Turkey’s Bosphorus tunnel opens sub-sea Asia link





Romanian PM Ponta attended the inauguration ceremony.
A railway tunnel underneath the Bosphorus Strait was opened yesterday in Turkey, creating a new link between the Asian and European shores of Istanbul, the BBC reports. The tunnel is the world’s first connecting two continents, and is designed to withstand earthquakes. It was opened on the 90th anniversary of the Republic of Turkey. The Romanian Prime Minister Victor Ponta was paying on Tuesday a one-day official visit to Istanbul at the invitation of his Turkish counterpart, Recep Tayyip Erdogan, on the agenda featuring the ceremony of inauguration of the railway tunnel ‘ Marmaray ‘, also, the Romanian government informs in a press release. Ponta was accompanied by Agriculture Minister Daniel Constantin and Romanian ambassador in Ankara Radu Onofrei.

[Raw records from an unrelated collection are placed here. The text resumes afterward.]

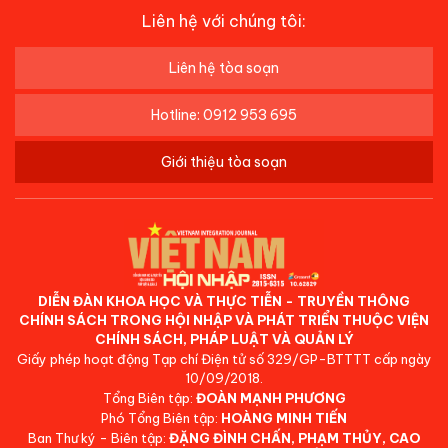
Liên hệ với chúng tôi:
Liên hệ tòa soạn
Hotline: 0912 953 695
Giới thiệu tòa soạn
DIỄN ĐÀN KHOA HỌC VÀ THỰC TIỄN - TRUYỀN THÔNG
CHÍNH SÁCH TRONG HỘI NHẬP VÀ PHÁT TRIỂN THUỘC VIỆN
CHÍNH SÁCH, PHÁP LUẬT VÀ QUẢN LÝ
Giấy phép hoạt động Tạp chí Điện tử số 329/GP-BTTTT cấp ngày
10/09/2018.
Tổng Biên tập:
ĐOÀN MẠNH PHƯƠNG
Phó Tổng Biên tập:
HOÀNG MINH TIẾN
Ban Thư ký - Biên tập:
ĐẶNG ĐÌNH CHẤN, PHẠM THỦY, CAO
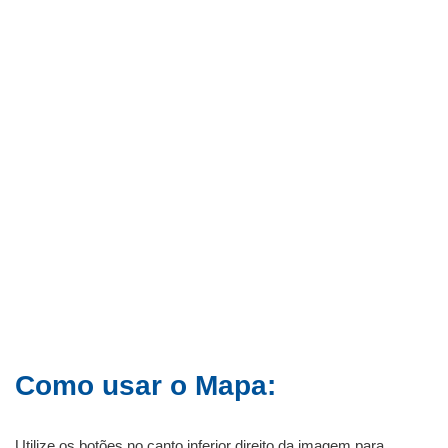
Como usar o Mapa:
Utilize os botões no canto inferior direito da imagem para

“The inauguration of Marmaray tunnel is indeed an historical achievement and a major project has been carried out by connecting Europe to Asia,” PM Victor Ponta stated for his Turkish counterpart, Recep Tayyip Erdogan, according to his personal Facebook account.

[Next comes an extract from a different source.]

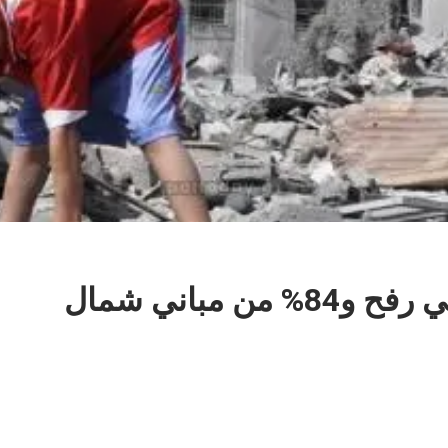
هآرتس: تدمير 89% من مباني رفح و84% من مباني شمال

PM Ponta visited, early in the day Yedikule Museum, an event when the unveiling of a memorial plaques dedicated to Constantin Brancoveanu and his four sons is scheduled. Japan’s Prime Minister Shinzo Abe was present at the official opening in recognition of the Bank of Japan’s status as the project’s principal financial backer.

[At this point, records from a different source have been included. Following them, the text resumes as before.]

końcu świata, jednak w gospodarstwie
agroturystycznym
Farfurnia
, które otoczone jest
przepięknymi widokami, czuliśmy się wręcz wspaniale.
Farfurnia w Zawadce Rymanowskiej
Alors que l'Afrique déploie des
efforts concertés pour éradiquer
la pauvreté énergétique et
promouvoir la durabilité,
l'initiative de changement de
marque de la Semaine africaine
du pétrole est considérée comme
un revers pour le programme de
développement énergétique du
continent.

Turkish Prime Minister Recep Tayyip Erdogan has for years championed the undersea engineering project, first conceived by an Ottoman sultan in 1860. Work began in 2004 but archaeological excavations delayed construction. The underwater section runs for 0.8 miles (1.4 km), but in total the tunnel is 8.5 miles (13.6 km) long. Japan invested USD 1bn of the USD 4bn (GBP 3.4bn) total cost of the project, named Marmaray, which is a conflation of the nearby Sea of Marmara with “ray”, the Turkish word for rail.
The Turkish government hopes the new route under the Bosphorus will eventually develop into an important trading route. In theory it will be possible to travel between London and Beijing by train, though there are no plans for a direct service. The Marmaray project will upgrade existing suburban train lines to create a direct link joining the southern part of the city across the Bosphorus Strait. The rail service will be capable of carrying 75,000 people per hour in either direction. “While creating a transport axis between the east and west points of the city, I believe it will soothe the problem” of congestion, said Istanbul’s mayor Kadir Topbas. But critics of Prime Minister Erdogan have seen the tunnel as one of his grandiose construction projects for the city where he used to be mayor.